This book analyzes the effectiveness of the federal government's vacillating regulatory policy toward the cable television industry.
Few consumer issues have been so gnawing in the 1980s and 1990s as the question of cable television rates. Congress deregulated cable rates in 1984, then reregulated them in 1992, and then de-reregulated them in 1996. Now, in 1998, yet another round of controls has been discussed. Why the confusion? Can anyone explain what is happening with cable rates?
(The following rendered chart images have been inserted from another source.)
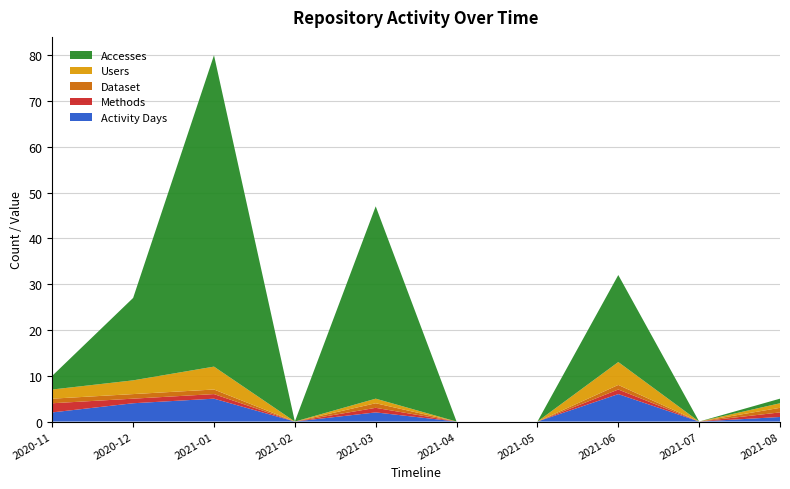

Reading left to right, what are all the values shown in this chart?

Activity Days: 2020-11=2	2020-12=4	2021-01=5	2021-02=0	2021-03=2	2021-04=0	2021-05=0	2021-06=6	2021-07=0	2021-08=1
Methods: 2020-11=2	2020-12=1	2021-01=1	2021-02=0	2021-03=1	2021-04=0	2021-05=0	2021-06=1	2021-07=0	2021-08=1
Dataset: 2020-11=1	2020-12=1	2021-01=1	2021-02=0	2021-03=1	2021-04=0	2021-05=0	2021-06=1	2021-07=0	2021-08=1
Users: 2020-11=2	2020-12=3	2021-01=5	2021-02=0	2021-03=1	2021-04=0	2021-05=0	2021-06=5	2021-07=0	2021-08=1
Accesses: 2020-11=3	2020-12=18	2021-01=68	2021-02=0	2021-03=42	2021-04=0	2021-05=0	2021-06=19	2021-07=0	2021-08=1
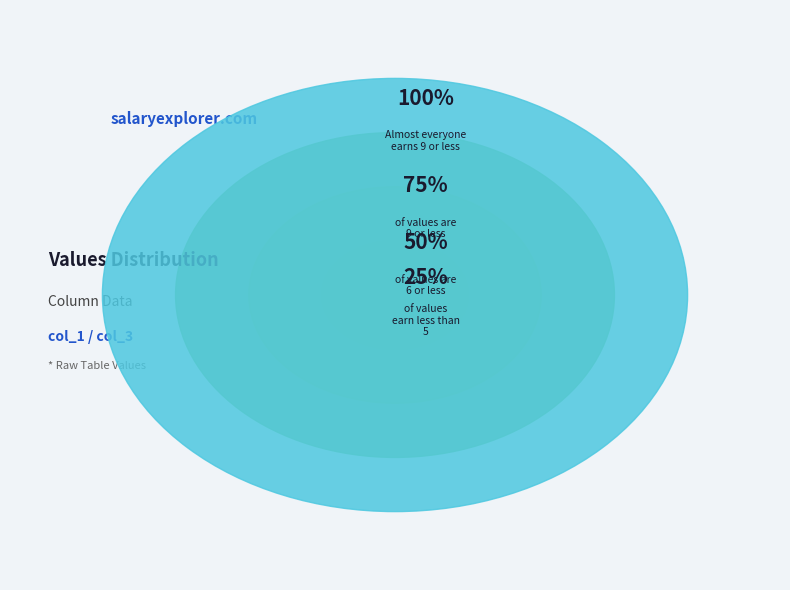

The 6 slice represents 3% of the pie. True or false?

False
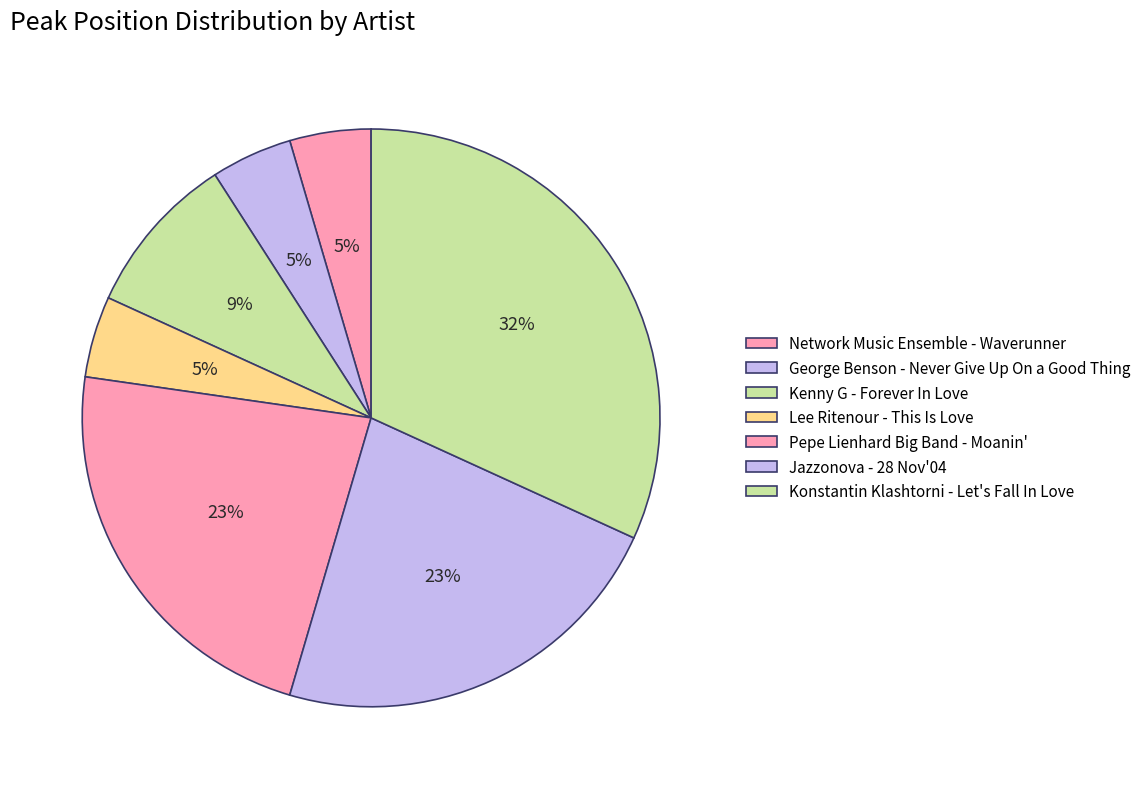

Which slice is the smallest?

Network Music Ensemble - Waverunner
This volume examines the effect of rate regulation in cable television and focuses on the impact of price controls on consumer welfare. The authors find that rate regulation in cable television has affected consumers in a number of significant ways, though not always in accord with common expectations or popular conclusions. Deregulation following the 1984 Cable Act lef not to a fly-up in rates but to price increases driven by--and commensurate with--quality upgrades in the cable television package. Reregulation following the Cable Television Consumer Protection and Competition Act of 1992, after a false start in 1993, did effectively constrain cable rates by about 8 to 10 percent in 1994. The reregulation of cable, however, was accompanied by a dramatic drop in viewer ratings for basic cable program services, which suggests a loss of quality in the eyes of consumers.
Thomas W. Hazlett is a professor of agricultural and resource economics at the University of California-Davis. Matthew L. Spitzer is the William T. Dalessi Professor of Law at the University of Southern California.